Community Enterprise Clinic Holds Social Enterprise Conference

Oct. 10, 2006


Across the country, nonprofits are looking to business strategies to enhance their effectiveness and generate revenues to sustain their organizations. “This is particularly true for community development organizations working to revitalize persistently poor communities,” notes Andrew Foster, associate clinical professor of law and director of Duke’s Community Enterprise Clinic, who says they are doing so through the development of residential and commercial real estate, stimulation of new businesses, and provision of needed goods and services, including access to capital.


While these new “social enterprise” strategies offer significant opportunities to the nonprofit sector, they also present major business and legal challenges. The Community Enterprise Clinic sponsored a successful day-long conference on September 27, to help community development practitioners understand these issues and see how they can be addressed. The conference, entitled “Social Enterprise and Community Economic Development: Recognizing and Managing Common Barriers to Business Success and Community Impact,” attracted more than 100 attendees, primarily staff and board members of nonprofit community development organizations from North Carolina and other Southern states. Sessions examined such diverse topics as financing social enterprise, conducting effective market research, social enterprise strategies that work for rural communities, and the presentation of a case study that, among other things, explored the legal issues involved in structuring and operating a social enterprise venture.

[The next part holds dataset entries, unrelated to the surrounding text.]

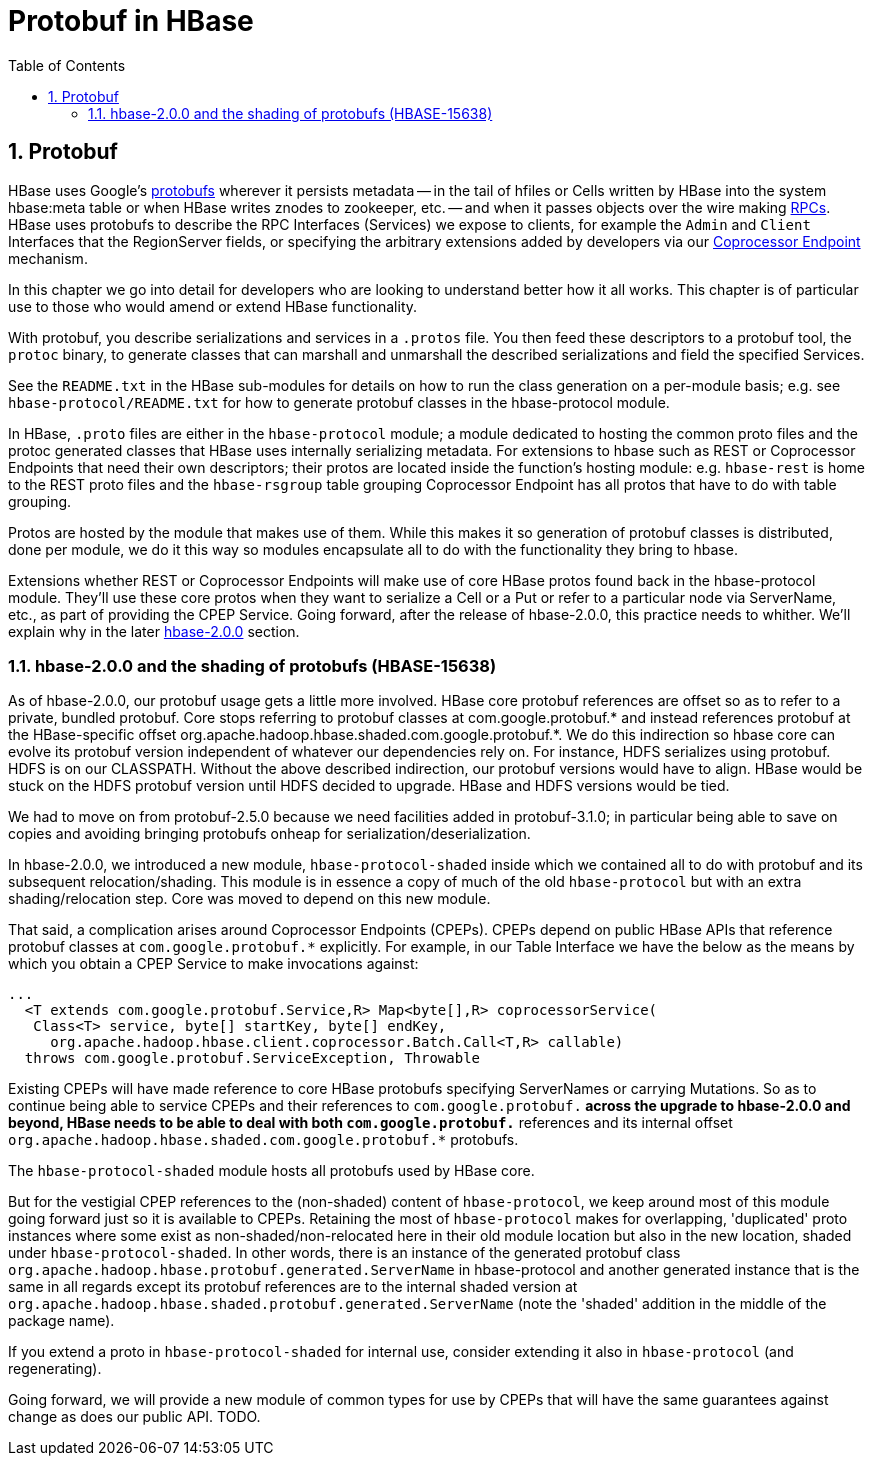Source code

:////
/**
 *
 * Licensed to the Apache Software Foundation (ASF) under one
 * or more contributor license agreements.  See the NOTICE file
 * distributed with this work for additional information
 * regarding copyright ownership.  The ASF licenses this file
 * to you under the Apache License, Version 2.0 (the
 * "License"); you may not use this file except in compliance
 * with the License.  You may obtain a copy of the License at
 *
 *     http://www.apache.org/licenses/LICENSE-2.0
 *
 * Unless required by applicable law or agreed to in writing, software
 * distributed under the License is distributed on an "AS IS" BASIS,
 * WITHOUT WARRANTIES OR CONDITIONS OF ANY KIND, either express or implied.
 * See the License for the specific language governing permissions and
 * limitations under the License.
 */
////

[[protobuf]]
= Protobuf in HBase
:doctype: book
:numbered:
:toc: left
:icons: font
:experimental:


== Protobuf
HBase uses Google's link:https://developers.google.com/protocol-buffers/[protobufs] wherever
it persists metadata -- in the tail of hfiles or Cells written by
HBase into the system hbase:meta table or when HBase writes znodes
to zookeeper, etc. -- and when it passes objects over the wire making
xref:hbase.rpc[RPCs]. HBase uses protobufs to describe the RPC
Interfaces (Services) we expose to clients, for example the `Admin` and `Client`
Interfaces that the RegionServer fields,
or specifying the arbitrary extensions added by developers via our
xref:cp[Coprocessor Endpoint] mechanism.

In this chapter we go into detail for  developers who are looking to
understand better how it all works. This chapter is of particular
use to those who would amend or extend HBase functionality.

With protobuf, you describe serializations and services in a `.protos` file.
You then feed these descriptors to a protobuf tool, the `protoc` binary,
to generate classes that can marshall and unmarshall the described serializations
and field the specified Services.

See the `README.txt` in the HBase sub-modules for details on how
to run the class generation on a per-module basis;
e.g. see `hbase-protocol/README.txt` for how to generate protobuf classes
in the hbase-protocol module.

In HBase, `.proto` files are either in the `hbase-protocol` module; a module
dedicated to hosting the common proto files and the protoc generated classes
that HBase uses internally serializing metadata. For extensions to hbase
such as REST or Coprocessor Endpoints that need their own descriptors; their
protos are located inside the function's hosting module: e.g. `hbase-rest`
is home to the REST proto files and the `hbase-rsgroup` table grouping
Coprocessor Endpoint has all protos that have to do with table grouping.

Protos are hosted by the module that makes use of them. While
this makes it so generation of protobuf classes is distributed, done
per module, we do it this way so modules encapsulate all to do with
the functionality they bring to hbase.

Extensions whether REST or Coprocessor Endpoints will make use
of core HBase protos found back in the hbase-protocol module. They'll
use these core protos when they want to serialize a Cell or a Put or
refer to a particular node via ServerName, etc., as part of providing the
CPEP Service. Going forward, after the release of hbase-2.0.0, this
practice needs to whither. We'll explain why in the later
xref:shaded.protobuf[hbase-2.0.0] section.

[[shaded.protobuf]]
=== hbase-2.0.0 and the shading of protobufs (HBASE-15638)

As of hbase-2.0.0, our protobuf usage gets a little more involved. HBase
core protobuf references are offset so as to refer to a private,
bundled protobuf. Core stops referring to protobuf
classes at com.google.protobuf.* and instead references protobuf at
the HBase-specific offset
org.apache.hadoop.hbase.shaded.com.google.protobuf.*.  We do this indirection
so hbase core can evolve its protobuf version independent of whatever our
dependencies rely on. For instance, HDFS serializes using protobuf.
HDFS is on our CLASSPATH. Without the above described indirection, our
protobuf versions would have to align. HBase would be stuck
on the HDFS protobuf version until HDFS decided to upgrade. HBase
and HDFS versions would be tied.

We had to move on from protobuf-2.5.0 because we need facilities
added in protobuf-3.1.0; in particular being able to save on
copies and avoiding bringing protobufs onheap for
serialization/deserialization.

In hbase-2.0.0, we introduced a new module, `hbase-protocol-shaded`
inside which we contained all to do with protobuf and its subsequent
relocation/shading. This module is in essence a copy of much of the old
`hbase-protocol` but with an extra shading/relocation step.
Core was moved to depend on this new module.

That said, a complication arises around Coprocessor Endpoints (CPEPs).
CPEPs depend on public HBase APIs that reference protobuf classes at
`com.google.protobuf.*` explicitly. For example, in our Table Interface
we have the below as the means by which you obtain a CPEP Service
to make invocations against:

[source,java]
----
...
  <T extends com.google.protobuf.Service,R> Map<byte[],R> coprocessorService(
   Class<T> service, byte[] startKey, byte[] endKey,
     org.apache.hadoop.hbase.client.coprocessor.Batch.Call<T,R> callable)
  throws com.google.protobuf.ServiceException, Throwable
----

Existing CPEPs will have made reference to core HBase protobufs
specifying ServerNames or carrying Mutations.
So as to continue being able to service CPEPs and their references
to `com.google.protobuf.*` across the upgrade to hbase-2.0.0 and beyond,
HBase needs to be able to deal with both
`com.google.protobuf.*` references and its internal offset
`org.apache.hadoop.hbase.shaded.com.google.protobuf.*` protobufs.

The `hbase-protocol-shaded` module hosts all
protobufs used by HBase core.

But for the vestigial CPEP references to the (non-shaded) content of
`hbase-protocol`, we keep around most of this  module going forward
just so it is available to CPEPs.  Retaining the most of `hbase-protocol`
makes for overlapping, 'duplicated' proto instances where some exist as
non-shaded/non-relocated here in their old module
location but also in the new location, shaded under
`hbase-protocol-shaded`. In other words, there is an instance
of the generated protobuf class
`org.apache.hadoop.hbase.protobuf.generated.ServerName`
in hbase-protocol and another generated instance that is the same in all
regards except its protobuf references are to the internal shaded
version at `org.apache.hadoop.hbase.shaded.protobuf.generated.ServerName`
(note the 'shaded' addition in the middle of the package name).

If you extend a proto in `hbase-protocol-shaded` for  internal use,
consider extending it also in
`hbase-protocol` (and regenerating).

Going forward, we will provide a new module of common types for use
by CPEPs that will have the same guarantees against change as does our
public API. TODO.
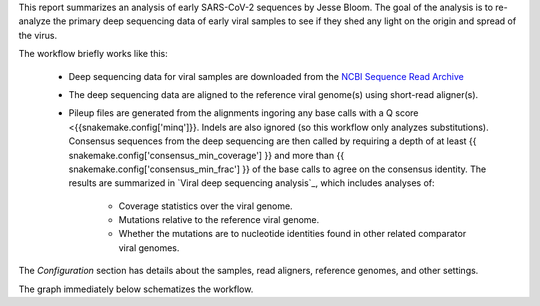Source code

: This report summarizes an analysis of early SARS-CoV-2 sequences by Jesse Bloom.
The goal of the analysis is to re-analyze the primary deep sequencing data of early viral samples to see if they shed any light on the origin and spread of the virus.

The workflow briefly works like this:

 - Deep sequencing data for viral samples are downloaded from the `NCBI Sequence Read Archive <https://www.ncbi.nlm.nih.gov/sra>`_

 - The deep sequencing data are aligned to the reference viral genome(s) using short-read aligner(s).

 - Pileup files are generated from the alignments ingoring any base calls with a Q score <{{snakemake.config['minq']}}.
   Indels are also ignored (so this workflow only analyzes substitutions).
   Consensus sequences from the deep sequencing are then called by requiring a depth of at least {{ snakemake.config['consensus_min_coverage'] }} and more than {{ snakemake.config['consensus_min_frac'] }} of the base calls to agree on the consensus identity.
   The results are summarized in `Viral deep sequencing analysis`_, which includes analyses of:

     - Coverage statistics over the viral genome.
     - Mutations relative to the reference viral genome.
     - Whether the mutations are to nucleotide identities found in other related comparator viral genomes.

The *Configuration* section has details about the samples, read aligners, reference genomes, and other settings.

The graph immediately below schematizes the workflow.
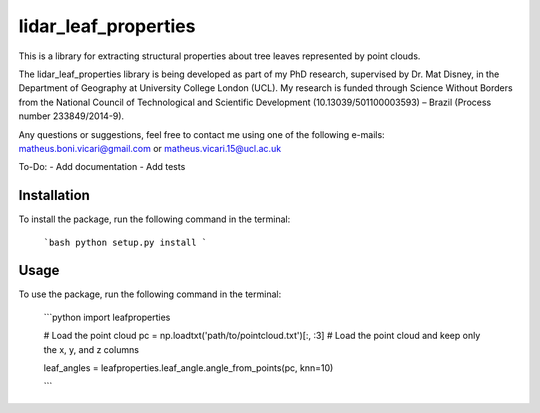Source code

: =====================
lidar_leaf_properties
=====================

This is a library for extracting structural properties about tree leaves represented by point clouds.

The lidar_leaf_properties library is being developed as part of my PhD research, supervised by Dr. Mat Disney, in the Department of Geography at University College London (UCL). My research 
is funded through Science Without Borders from the National Council of Technological and Scientific Development (10.13039/501100003593) – Brazil (Process number 233849/2014-9). 

Any questions or suggestions, feel free to contact me using one of the following e-mails: matheus.boni.vicari@gmail.com or matheus.vicari.15@ucl.ac.uk


To-Do:
- Add documentation
- Add tests

Installation
------------
To install the package, run the following command in the terminal:
        
        ```bash
        python setup.py install
        ```

Usage
-----
To use the package, run the following command in the terminal:

        ```python
        import leafproperties

        # Load the point cloud
        pc = np.loadtxt('path/to/pointcloud.txt')[:, :3]  # Load the point cloud and keep only the x, y, and z columns

        leaf_angles = leafproperties.leaf_angle.angle_from_points(pc, knn=10)

        ```



Conference speakers and presenters included Durham Mayor Bill Bell; Valeria Lee, president of the Golden Leaf Foundation; Abdul Rasheed, chief executive officer of the North Carolina Community Development Initiative; Billy Ray Hall, president of the North Carolina Rural Center, C. Everett Wallace, president of Initiative Capital; David Rendall, professor of business at Mount Olive College; Tom Kelley, clinical professor of law at the University of North Carolina Law School; and Foster. The conference was co-sponsored by Wachovia, BB&T, the Corporation for Enterprise Development, the Center for Community Self-Help, the Initiative, SRDI and the Rural Center.


In light of the enthusiastic response from conference participants, Foster plans to collaborate with theNorthCarolina Community Development Initiative on a series of regional training workshops for community development practitioners over the next year. These will focus on specific topics such as structuring and managing for-profit subsidiaries, franchising as a social enterprise strategy, and managing organizational/cultural change, he says.